Node-wide Asynchronous Message Progression for Efficient & Scalable Communication in High Performance Computing
Date
Authors
Journal Title
Journal ISSN
Volume Title
Publisher
Abstract
High Performance Computing (HPC) has served as the enabler for several scientific and engineering accomplishments. Consequently, there has been an ever-increasing demand to create larger and faster high performance systems. To efficiently utilize the HPC resources, parallel applications rely on software that abstract the cluster hardware. Currently, the most prominent software abstraction standard in HPC is the Message Passing Interface (MPI). Parallel applications entail communications to synchronize and to share intermediate results. To minimize the duration of application executions, it is crucial to overlap such communications with the computations. The MPI standard specifies three messaging semantics, namely, point-to-point communication, one-sided communication and collectives. In point-to-point communication, the overlap of large payloads has been a problem and there have been several proposals to address this. Among these approaches, asynchronous message progression is more adoptable because of its ability to deal with a wider range of inefficiencies and its non-reliance on specialized hardware. Traditional asynchronous message progression approaches have relied on either polling or interrupt based threads. The polling based approach is more responsive but is resource-intensive.
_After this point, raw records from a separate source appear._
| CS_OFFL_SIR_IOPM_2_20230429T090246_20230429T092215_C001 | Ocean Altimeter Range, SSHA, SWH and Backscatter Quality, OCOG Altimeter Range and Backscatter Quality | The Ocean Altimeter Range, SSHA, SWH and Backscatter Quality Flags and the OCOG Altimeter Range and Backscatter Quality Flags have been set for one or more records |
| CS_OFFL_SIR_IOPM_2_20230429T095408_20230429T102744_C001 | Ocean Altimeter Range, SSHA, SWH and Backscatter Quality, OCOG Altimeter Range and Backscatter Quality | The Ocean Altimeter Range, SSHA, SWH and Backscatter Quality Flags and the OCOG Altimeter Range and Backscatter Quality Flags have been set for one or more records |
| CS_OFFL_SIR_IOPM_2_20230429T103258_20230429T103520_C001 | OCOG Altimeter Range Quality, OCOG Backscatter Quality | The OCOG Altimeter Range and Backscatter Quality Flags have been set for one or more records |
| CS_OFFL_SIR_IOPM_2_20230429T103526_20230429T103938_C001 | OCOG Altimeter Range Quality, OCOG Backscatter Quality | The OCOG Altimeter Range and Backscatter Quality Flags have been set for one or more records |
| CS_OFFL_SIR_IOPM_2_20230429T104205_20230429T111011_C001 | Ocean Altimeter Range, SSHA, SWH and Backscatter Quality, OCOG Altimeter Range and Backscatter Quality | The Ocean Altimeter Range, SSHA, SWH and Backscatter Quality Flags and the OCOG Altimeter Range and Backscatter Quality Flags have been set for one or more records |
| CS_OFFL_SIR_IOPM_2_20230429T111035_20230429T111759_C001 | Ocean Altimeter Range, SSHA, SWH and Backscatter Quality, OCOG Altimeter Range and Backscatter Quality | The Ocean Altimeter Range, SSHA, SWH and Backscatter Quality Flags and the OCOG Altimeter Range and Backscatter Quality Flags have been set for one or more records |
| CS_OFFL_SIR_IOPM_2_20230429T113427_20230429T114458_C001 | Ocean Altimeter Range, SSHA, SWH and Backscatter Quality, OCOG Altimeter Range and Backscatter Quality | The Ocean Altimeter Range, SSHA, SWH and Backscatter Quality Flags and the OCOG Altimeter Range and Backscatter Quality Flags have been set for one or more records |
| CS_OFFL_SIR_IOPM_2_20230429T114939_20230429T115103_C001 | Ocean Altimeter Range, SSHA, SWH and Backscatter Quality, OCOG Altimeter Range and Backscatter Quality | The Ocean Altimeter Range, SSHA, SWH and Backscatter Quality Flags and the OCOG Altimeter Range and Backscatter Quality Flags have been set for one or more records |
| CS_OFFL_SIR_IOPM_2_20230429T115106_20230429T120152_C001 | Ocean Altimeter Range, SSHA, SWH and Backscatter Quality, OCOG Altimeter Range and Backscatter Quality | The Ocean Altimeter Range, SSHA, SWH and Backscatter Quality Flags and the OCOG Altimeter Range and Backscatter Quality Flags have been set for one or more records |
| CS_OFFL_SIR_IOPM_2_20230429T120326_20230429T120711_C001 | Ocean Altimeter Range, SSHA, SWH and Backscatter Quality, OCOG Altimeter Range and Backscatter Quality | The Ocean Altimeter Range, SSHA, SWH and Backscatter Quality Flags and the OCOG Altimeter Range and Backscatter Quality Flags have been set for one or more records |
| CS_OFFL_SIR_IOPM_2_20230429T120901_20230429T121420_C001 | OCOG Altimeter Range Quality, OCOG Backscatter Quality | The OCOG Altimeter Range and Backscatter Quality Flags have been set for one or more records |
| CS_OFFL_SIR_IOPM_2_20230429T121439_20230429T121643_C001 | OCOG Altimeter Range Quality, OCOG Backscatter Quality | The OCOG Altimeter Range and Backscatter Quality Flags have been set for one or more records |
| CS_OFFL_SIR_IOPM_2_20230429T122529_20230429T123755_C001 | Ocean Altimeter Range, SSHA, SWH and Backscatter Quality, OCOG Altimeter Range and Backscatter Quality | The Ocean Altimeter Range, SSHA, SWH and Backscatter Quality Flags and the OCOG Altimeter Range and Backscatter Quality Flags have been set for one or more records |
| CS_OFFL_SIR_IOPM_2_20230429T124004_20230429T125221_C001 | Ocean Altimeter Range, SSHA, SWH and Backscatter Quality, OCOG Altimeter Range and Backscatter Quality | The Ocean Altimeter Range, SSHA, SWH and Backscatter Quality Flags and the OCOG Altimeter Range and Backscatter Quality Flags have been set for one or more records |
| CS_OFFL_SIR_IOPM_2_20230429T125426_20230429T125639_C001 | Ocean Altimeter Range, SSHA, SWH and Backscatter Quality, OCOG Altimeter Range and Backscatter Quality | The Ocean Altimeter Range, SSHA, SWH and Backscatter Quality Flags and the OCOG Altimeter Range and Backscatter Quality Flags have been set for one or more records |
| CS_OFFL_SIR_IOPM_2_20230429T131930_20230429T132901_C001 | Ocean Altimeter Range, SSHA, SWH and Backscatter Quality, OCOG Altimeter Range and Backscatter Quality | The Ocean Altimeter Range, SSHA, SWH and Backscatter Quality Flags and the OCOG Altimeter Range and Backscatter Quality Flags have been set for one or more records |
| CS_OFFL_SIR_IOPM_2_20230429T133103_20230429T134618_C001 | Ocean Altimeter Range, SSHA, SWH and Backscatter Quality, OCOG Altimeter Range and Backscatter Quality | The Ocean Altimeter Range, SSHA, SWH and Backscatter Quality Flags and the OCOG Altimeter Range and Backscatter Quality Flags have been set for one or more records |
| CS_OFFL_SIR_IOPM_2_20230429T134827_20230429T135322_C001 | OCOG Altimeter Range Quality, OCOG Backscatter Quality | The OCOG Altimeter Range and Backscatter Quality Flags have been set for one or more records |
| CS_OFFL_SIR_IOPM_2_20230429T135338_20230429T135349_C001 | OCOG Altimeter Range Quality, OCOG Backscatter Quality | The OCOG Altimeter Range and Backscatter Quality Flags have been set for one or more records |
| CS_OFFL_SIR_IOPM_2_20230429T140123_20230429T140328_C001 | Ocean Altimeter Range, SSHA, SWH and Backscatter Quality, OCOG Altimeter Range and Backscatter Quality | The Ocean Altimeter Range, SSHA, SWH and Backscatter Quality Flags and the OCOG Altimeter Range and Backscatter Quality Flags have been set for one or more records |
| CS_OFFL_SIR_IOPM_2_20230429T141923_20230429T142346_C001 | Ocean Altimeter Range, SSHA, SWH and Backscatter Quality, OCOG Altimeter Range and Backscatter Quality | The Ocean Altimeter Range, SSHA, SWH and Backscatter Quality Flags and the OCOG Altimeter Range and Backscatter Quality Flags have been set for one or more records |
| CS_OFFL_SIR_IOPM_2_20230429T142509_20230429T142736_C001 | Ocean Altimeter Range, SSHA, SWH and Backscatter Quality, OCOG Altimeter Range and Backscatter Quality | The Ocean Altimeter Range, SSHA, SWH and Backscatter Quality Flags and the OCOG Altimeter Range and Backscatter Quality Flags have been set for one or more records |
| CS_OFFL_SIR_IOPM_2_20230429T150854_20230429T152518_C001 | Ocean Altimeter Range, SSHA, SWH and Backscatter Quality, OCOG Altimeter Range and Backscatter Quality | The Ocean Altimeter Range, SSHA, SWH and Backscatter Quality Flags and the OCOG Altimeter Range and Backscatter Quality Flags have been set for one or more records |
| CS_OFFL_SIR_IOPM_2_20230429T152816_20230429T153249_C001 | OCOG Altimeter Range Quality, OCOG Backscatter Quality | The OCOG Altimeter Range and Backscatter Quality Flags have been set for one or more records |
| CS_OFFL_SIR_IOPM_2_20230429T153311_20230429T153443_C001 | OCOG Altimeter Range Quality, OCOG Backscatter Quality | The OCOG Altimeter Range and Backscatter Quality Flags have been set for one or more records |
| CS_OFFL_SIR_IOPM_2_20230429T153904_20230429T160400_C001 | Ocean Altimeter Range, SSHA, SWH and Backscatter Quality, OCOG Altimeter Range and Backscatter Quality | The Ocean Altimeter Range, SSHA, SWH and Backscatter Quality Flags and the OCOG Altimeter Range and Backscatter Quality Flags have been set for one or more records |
On the other hand, the interrupt based approach is resource-efficient but is associated with overheads. This thesis proposes a node-wide asynchronous message progression technique that offers the advantages of both polling and interrupt based approaches, while minimizing or eliminating their adverse effects. This approach was found to be scalable, incur negligible overheads, induce the ideal amount of overlap in most scenarios of point-to-point communications and cast a small memory footprint. This technique was found to improve the overlap of certain collectives as well. One-sided MPI communication offers the ability to transfer messages with few or no synchronizations, regardless of the payload size. This scheme promotes overlaps but there are several overlap inhibiting scenarios. This thesis proposes a similar asynchronous message progression technique to address such scenarios. The one-sided implementation was able to achieve overlap in the different inefficient scenarios, with negligible overheads and a small addition to the memory footprint.